3. The method of claim 2, wherein if the region of interest comprises a volume that is oriented in nature, a centerline of the volume is indicated such that the cross-sections are taken along the centerline and the centroid of each cross-section is determined, and wherein the preprocessed radiological dataset is represented in a cartesian coordinate system in which axes are used to represent a perpendicular distance from the centerline and a rotation θ about the centerline, respectively.

4. A method according to claim 3, wherein the region of interest comprises a plurality of branches in a branch pathology-specific network having a corresponding directionality, wherein a different cartesian coordinate system is applied with respect to each branch.

5. The method of claim 4, wherein a single branch is assigned any initial overlapping sections of the branch.

6. The method of claim 2, wherein if the region of interest comprises a volume that is oriented in nature, a centerline of the volume is indicated such that the cross-sections are taken along the centerline and a centroid of each cross-section is determined, and wherein sub-regions within each cross-section are classified according to objectively verifiable characteristics based on tissue composition.

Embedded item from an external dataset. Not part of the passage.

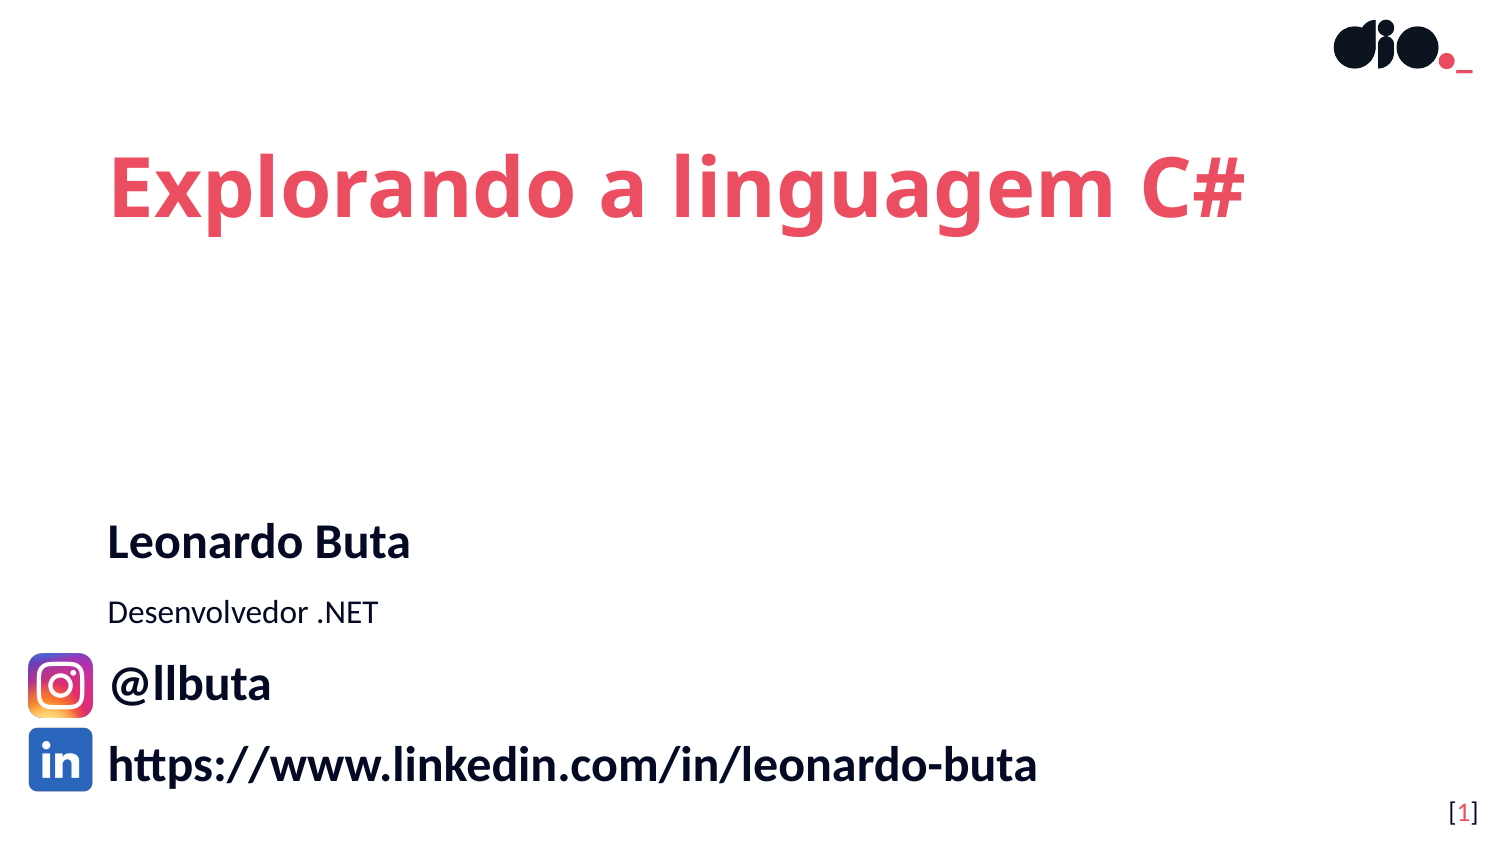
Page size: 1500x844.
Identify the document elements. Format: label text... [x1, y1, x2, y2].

7. The method of claim 6, wherein tissue composition classification comprises classification of pathology specific tissue properties alone and/or in combination.

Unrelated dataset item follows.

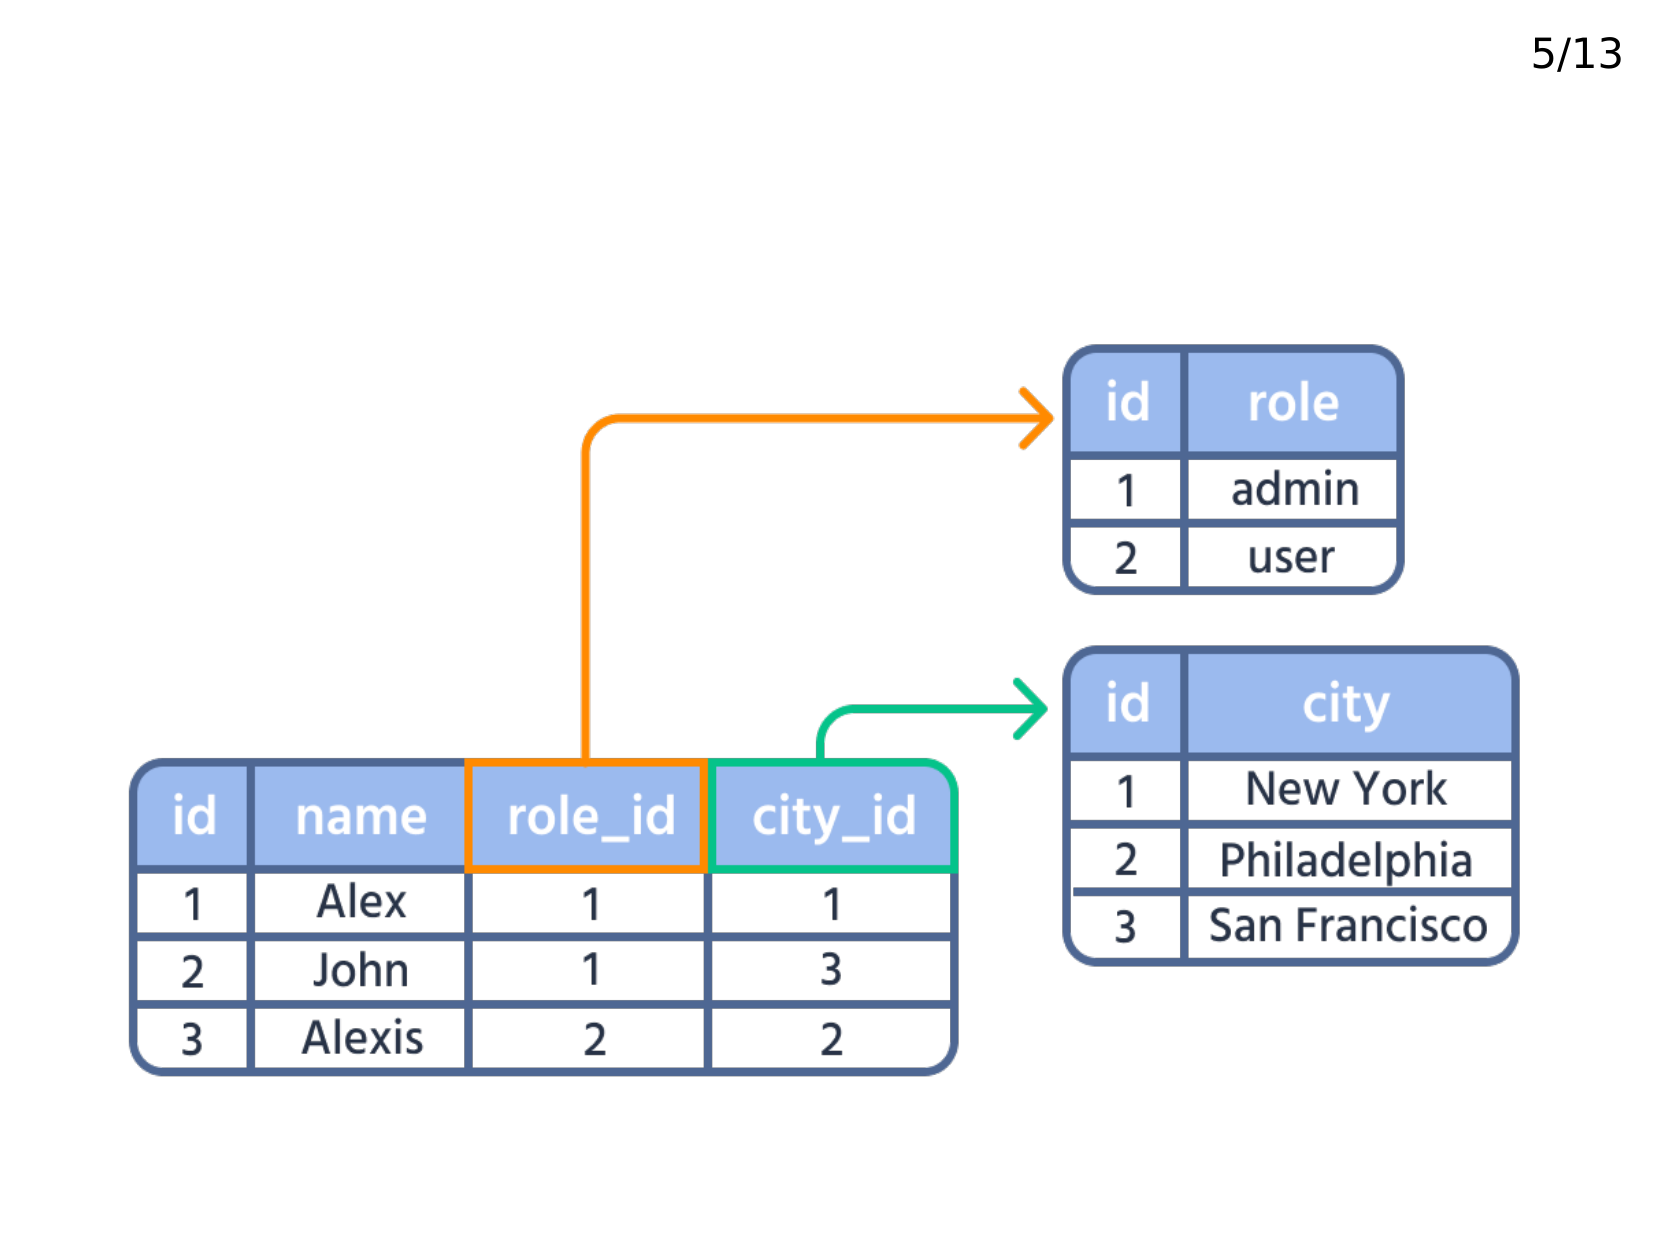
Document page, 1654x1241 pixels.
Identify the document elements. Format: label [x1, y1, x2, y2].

picture [31, 310, 1605, 1111]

8. The method of claim 6, wherein the tissue composition classification further comprises classification of intra-pathological bleeding (IPH).

9. The method of claim 6, wherein the sub-regions are further classified based on abnormal morphology.

10. The method of claim 9, wherein the abnormal morphology classification comprises identification and/or classification of lesions.

11. The method of claim 1, wherein the machine learning classification method is using a trained Convolutional Neural Network (CNN), wherein the CNN is based on AlexNET, inception, caffeNet or other open source or reconstruction of a commercially available framework.

12. The method of claim 1, wherein data set enrichment includes benchmark live notes of analyte subregions and providing a spatial context of how such analyte subregions exist in cross-sections, and wherein the spatial context includes providing a coordinate system based on polar coordinates relative to a centroid of each cross-section.

13. The method of claim 12, wherein the coordinate system is normalized by normalizing radial coordinates with respect to a tubular structure.

14. The method of claim 1, wherein the dataset is enriched by visually representing different analyte subregions using different colors, and wherein color-coded analyte regions are visually depicted relative to an annotated background that distinguishes between (i) a visualized pathology-specific target, a central lumen region inside an inner lumen of a lesion and/or a lesion group, (ii) a non-analyte subregion of the pathology-specific target, a lesion and/or a lesion group, and (iii) an outer region outside an outer wall of the pathology-specific target, a lesion and/or a lesion group.

15. A method according to claim 1, wherein the machine learning classification method comprises constructing one or more machine learning models for computer-aided phenotyping or outcome prediction of pathology.